### TASK OBJECTIVE
Report how many lines in the records below contain the string "image". Give only the number.

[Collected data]
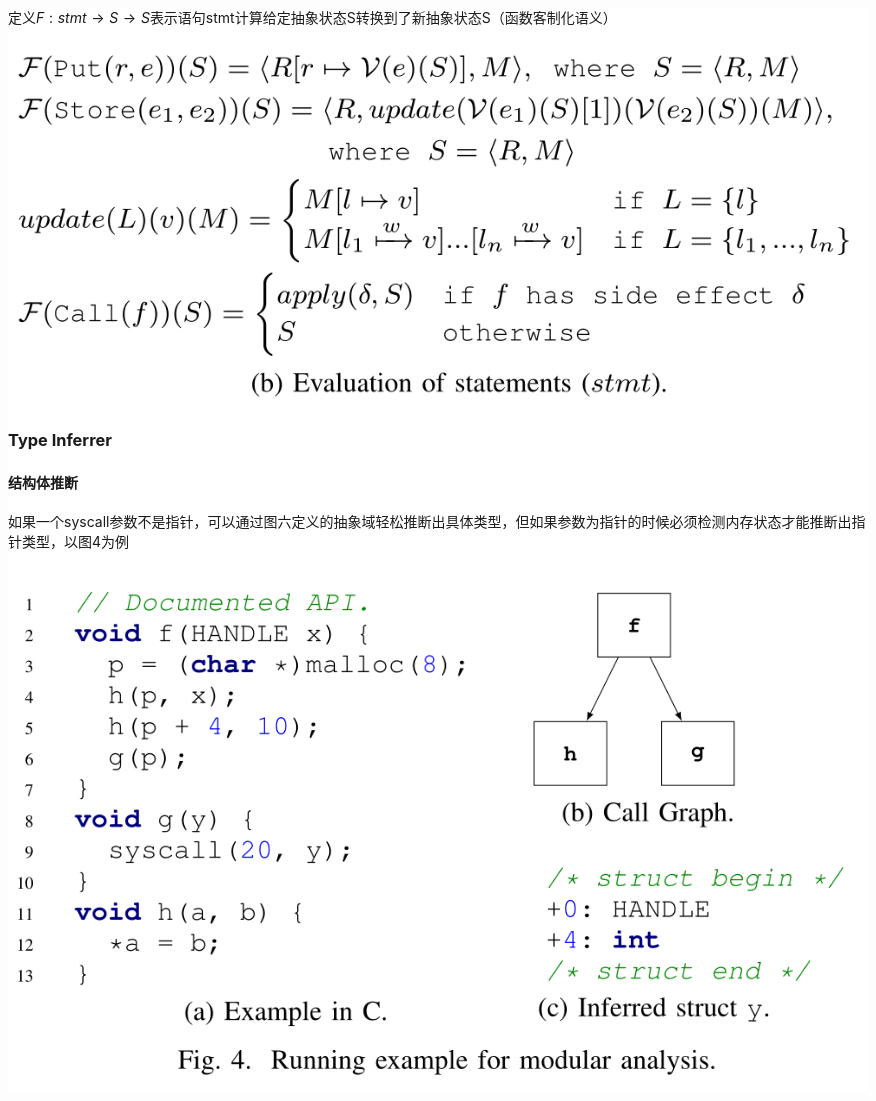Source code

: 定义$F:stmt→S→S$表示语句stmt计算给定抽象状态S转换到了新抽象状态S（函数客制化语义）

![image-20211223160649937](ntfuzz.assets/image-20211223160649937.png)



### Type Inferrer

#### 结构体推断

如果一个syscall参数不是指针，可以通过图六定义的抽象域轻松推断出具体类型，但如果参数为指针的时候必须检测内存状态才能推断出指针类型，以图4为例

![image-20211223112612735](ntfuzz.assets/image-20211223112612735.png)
* * *
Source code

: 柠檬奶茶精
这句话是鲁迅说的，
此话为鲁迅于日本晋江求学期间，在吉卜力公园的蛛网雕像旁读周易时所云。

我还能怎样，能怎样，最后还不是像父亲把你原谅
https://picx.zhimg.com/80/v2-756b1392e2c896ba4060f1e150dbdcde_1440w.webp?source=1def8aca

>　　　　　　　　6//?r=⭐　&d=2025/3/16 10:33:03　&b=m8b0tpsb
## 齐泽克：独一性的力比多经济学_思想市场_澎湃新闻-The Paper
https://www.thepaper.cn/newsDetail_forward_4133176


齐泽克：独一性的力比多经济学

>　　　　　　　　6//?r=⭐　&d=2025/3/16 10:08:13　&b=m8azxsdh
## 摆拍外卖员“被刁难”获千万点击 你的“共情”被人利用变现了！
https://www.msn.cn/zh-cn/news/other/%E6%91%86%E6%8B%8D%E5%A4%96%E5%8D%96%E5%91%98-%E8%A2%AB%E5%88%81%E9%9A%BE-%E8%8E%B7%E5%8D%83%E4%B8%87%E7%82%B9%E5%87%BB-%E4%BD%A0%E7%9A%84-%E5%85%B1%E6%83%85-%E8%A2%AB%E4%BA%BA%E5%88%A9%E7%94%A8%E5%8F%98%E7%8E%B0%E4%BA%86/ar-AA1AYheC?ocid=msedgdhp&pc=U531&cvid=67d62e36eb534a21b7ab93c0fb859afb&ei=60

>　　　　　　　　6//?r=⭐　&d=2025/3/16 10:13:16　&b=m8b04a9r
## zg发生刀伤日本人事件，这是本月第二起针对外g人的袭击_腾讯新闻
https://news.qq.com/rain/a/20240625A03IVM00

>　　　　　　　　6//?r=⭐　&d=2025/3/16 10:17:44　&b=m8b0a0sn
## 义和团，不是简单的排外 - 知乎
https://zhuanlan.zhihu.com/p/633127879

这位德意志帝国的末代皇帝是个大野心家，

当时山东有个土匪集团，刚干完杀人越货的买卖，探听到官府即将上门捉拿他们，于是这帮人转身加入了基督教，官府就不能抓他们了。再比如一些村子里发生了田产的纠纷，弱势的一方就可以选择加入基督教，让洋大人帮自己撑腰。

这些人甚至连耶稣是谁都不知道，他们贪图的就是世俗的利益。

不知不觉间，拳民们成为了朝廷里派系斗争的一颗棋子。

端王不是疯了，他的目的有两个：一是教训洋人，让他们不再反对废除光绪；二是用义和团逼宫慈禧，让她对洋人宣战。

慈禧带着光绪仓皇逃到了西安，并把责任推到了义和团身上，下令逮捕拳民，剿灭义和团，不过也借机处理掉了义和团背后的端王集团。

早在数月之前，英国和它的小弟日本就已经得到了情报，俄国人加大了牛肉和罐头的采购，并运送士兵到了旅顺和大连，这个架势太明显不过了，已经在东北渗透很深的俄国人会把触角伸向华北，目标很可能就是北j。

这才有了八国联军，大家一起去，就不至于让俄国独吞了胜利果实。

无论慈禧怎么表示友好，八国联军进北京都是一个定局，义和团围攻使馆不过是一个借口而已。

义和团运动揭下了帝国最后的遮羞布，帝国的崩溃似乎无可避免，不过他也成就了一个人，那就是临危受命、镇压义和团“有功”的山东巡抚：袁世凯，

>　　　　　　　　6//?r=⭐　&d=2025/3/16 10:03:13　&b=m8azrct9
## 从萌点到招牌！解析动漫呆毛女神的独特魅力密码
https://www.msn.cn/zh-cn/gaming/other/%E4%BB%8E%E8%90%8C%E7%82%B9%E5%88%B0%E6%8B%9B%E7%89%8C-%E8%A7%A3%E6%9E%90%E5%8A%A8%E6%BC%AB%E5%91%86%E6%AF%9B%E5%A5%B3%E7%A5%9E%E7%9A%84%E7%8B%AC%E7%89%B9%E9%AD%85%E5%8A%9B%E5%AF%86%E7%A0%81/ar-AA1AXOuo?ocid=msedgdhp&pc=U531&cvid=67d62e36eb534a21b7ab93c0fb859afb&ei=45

### ANSWER
2